You Stay Classy, Republican Party

Glenn Beck, for whom the phrase "falling upwards" was invented, yesterday managed to, in one radio shift, call for the assassination of Jimmy Carter and say Hillary Clinton can't be elected because she's the "stereotypical bitch." Quite the exacta. Today, he claimed isn't a bitch but just sounded like one, which is an enormous difference that explains everything.

Then there's Fred Thompson, who has decided that a great way to kick off his Presidential run would be to make a play for the anti-Gandhi vote.
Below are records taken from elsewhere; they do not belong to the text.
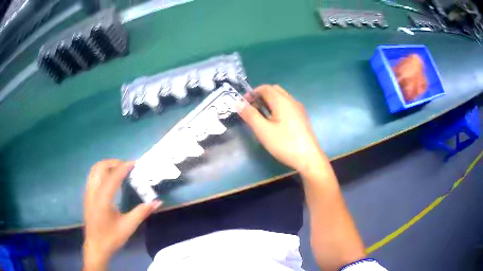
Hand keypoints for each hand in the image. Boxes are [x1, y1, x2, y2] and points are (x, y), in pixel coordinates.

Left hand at [83, 160, 161, 269]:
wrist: (96, 246)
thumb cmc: (111, 238)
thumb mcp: (128, 227)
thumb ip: (141, 212)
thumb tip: (157, 202)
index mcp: (103, 199)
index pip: (113, 176)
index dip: (123, 167)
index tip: (134, 163)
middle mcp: (93, 192)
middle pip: (100, 167)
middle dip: (113, 163)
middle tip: (126, 167)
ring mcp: (88, 193)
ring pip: (94, 170)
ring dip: (106, 166)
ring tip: (119, 170)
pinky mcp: (87, 195)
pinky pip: (93, 176)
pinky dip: (101, 172)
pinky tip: (109, 180)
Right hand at [238, 85, 325, 171]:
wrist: (308, 158)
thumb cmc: (285, 144)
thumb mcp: (263, 130)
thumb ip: (250, 115)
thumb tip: (238, 103)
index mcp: (282, 101)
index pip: (265, 88)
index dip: (252, 93)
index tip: (243, 104)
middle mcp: (291, 101)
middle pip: (274, 90)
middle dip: (261, 96)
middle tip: (252, 109)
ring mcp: (298, 109)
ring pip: (281, 98)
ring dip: (269, 102)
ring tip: (261, 117)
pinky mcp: (302, 117)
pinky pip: (287, 106)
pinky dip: (277, 108)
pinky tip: (274, 122)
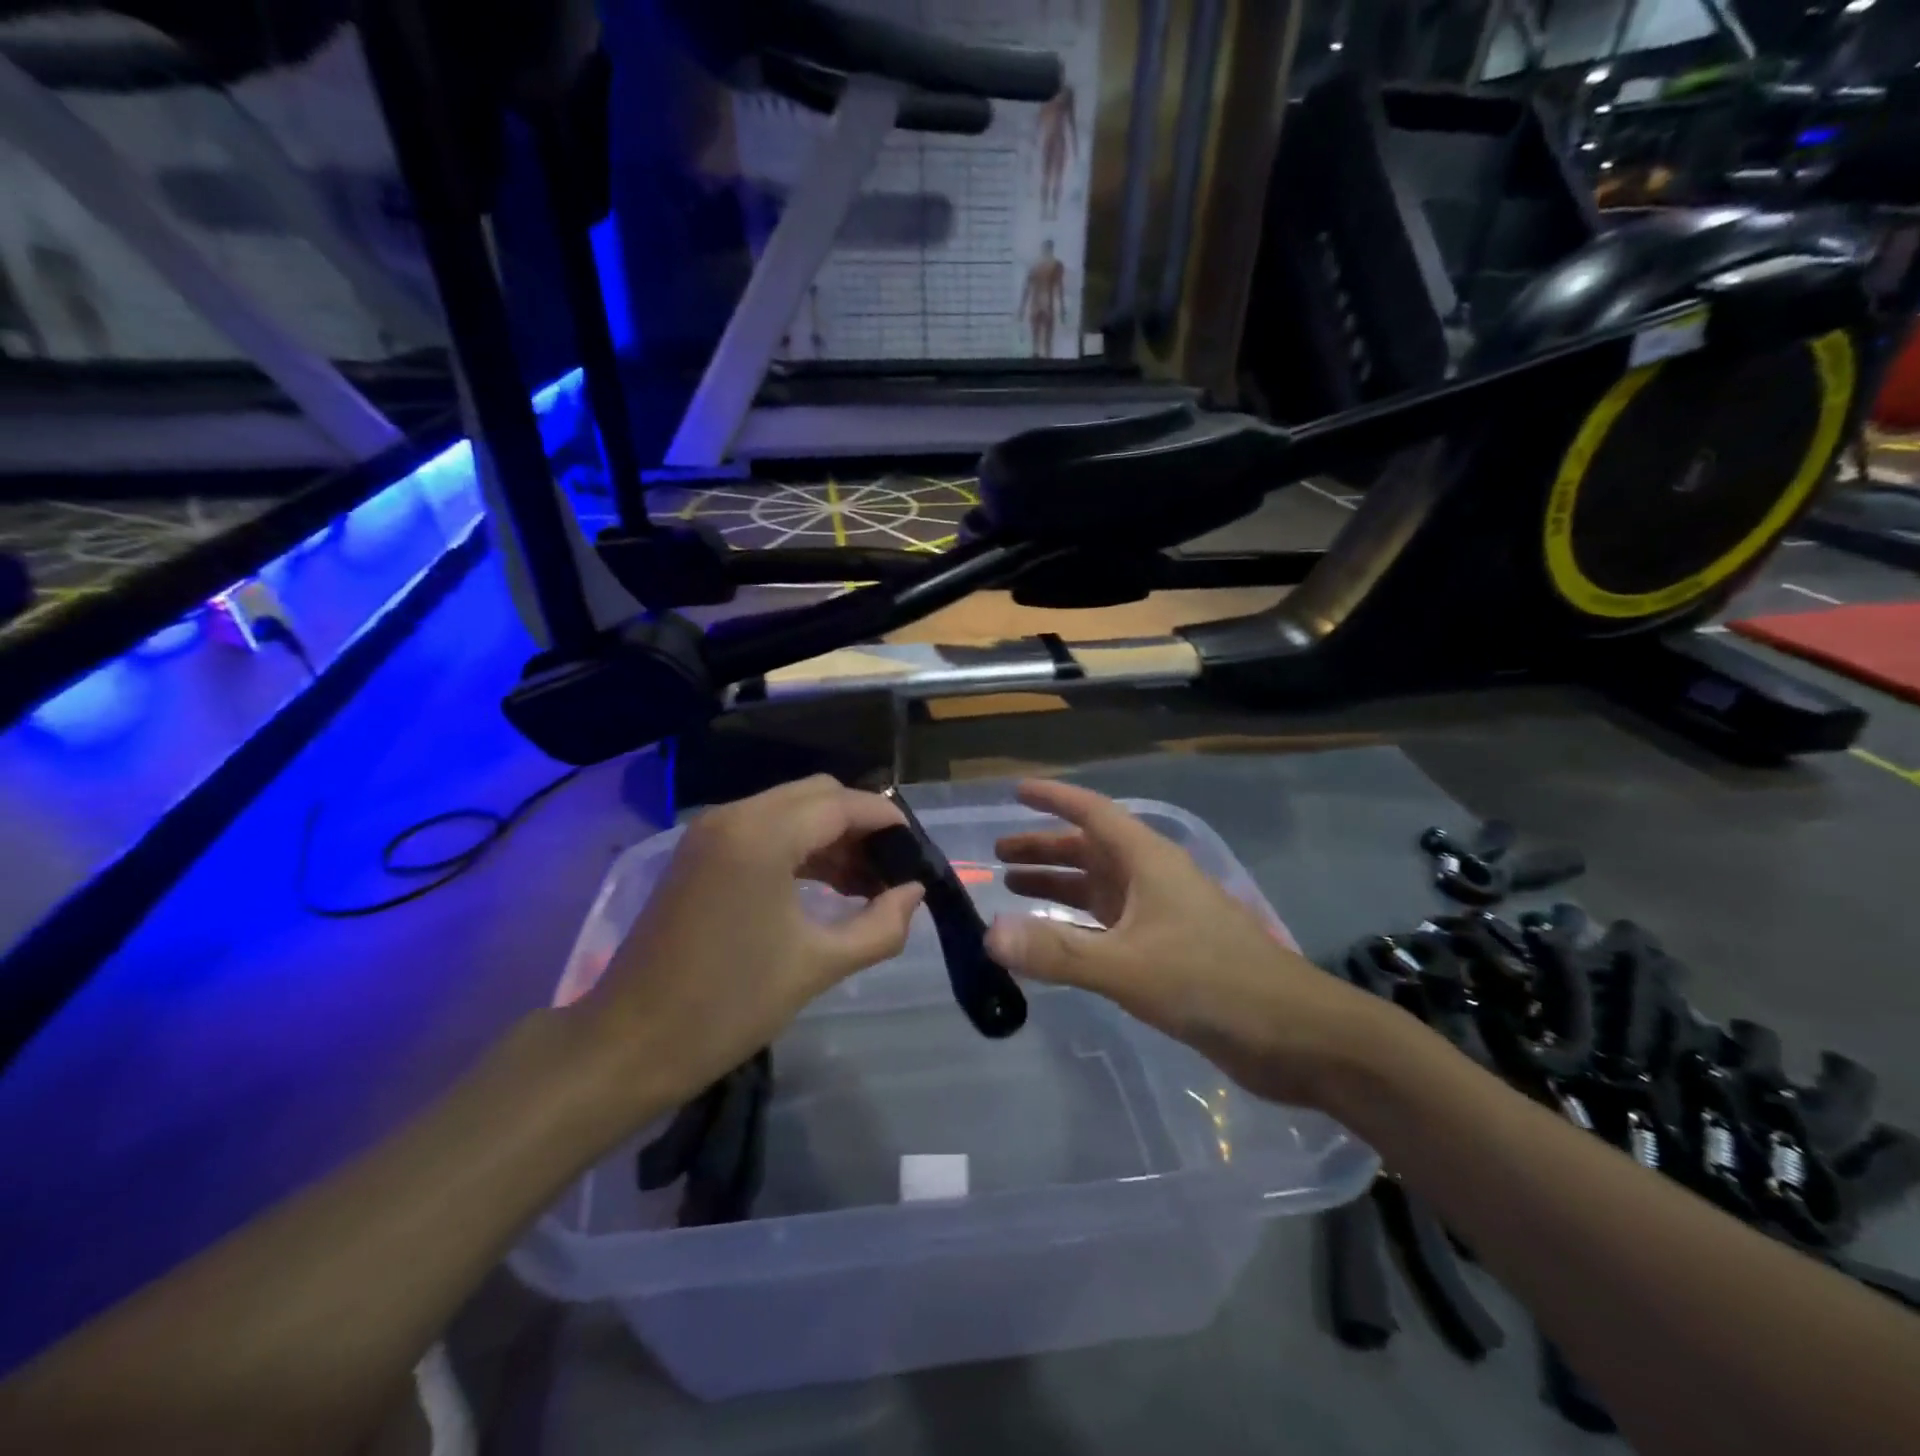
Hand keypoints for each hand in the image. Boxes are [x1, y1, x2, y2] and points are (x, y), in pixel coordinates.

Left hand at [573, 776, 922, 1118]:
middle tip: (891, 871)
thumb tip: (914, 894)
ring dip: (831, 835)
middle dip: (860, 825)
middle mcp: (734, 816)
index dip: (887, 821)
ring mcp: (710, 832)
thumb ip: (879, 925)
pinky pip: (764, 829)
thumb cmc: (727, 1006)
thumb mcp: (816, 965)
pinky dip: (799, 846)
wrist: (628, 1046)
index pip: (842, 804)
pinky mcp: (698, 853)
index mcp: (762, 836)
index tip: (919, 852)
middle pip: (817, 795)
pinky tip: (825, 886)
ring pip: (790, 809)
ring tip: (865, 885)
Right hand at [984, 781, 1395, 1108]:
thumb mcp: (1129, 966)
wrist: (1295, 1035)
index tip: (1016, 791)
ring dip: (1058, 885)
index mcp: (1149, 862)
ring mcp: (1162, 916)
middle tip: (997, 855)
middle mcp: (1153, 879)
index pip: (1093, 813)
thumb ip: (1058, 950)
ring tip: (1012, 888)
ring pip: (1099, 888)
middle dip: (1045, 848)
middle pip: (1090, 850)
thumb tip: (990, 934)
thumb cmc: (1213, 983)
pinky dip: (1077, 924)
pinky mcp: (1167, 952)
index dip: (1055, 799)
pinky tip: (1054, 939)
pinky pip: (1109, 925)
Jon Swift does a good job applying the rapier wit to that, so I'll go no further.

Gandhi might be a hero to some people, but not to Fred Thompson. "When American's [sic] think of heroism, we think of the young American soldiers in Iraq and Afghanistan, risking their lives to prevent another Adolph Hitler or Saddam Hussein." By opposing the war in Iraq liberals are, like Gandhi, on the side of Hitler.


Mark Noonan at Blogs for Bush lines up with Thompson as well, bringing the number of those on the side of the British Empire against one guy who went on a hunger strike and became the world's greatest symbol of peace and nonviolence in history to, um, two.

I'm really not offended by a whole lot that a conservative can say, other than the fact that the likes of ABC and CNN will dutifully pay money to broadcast it, and the entire conservative movement will support a candidate who spouts it. The point, as made by Hughes for America, is that this is the face of the Republican Party in 2007. This is pretty much who they are and what they believe. It's worth not forgetting.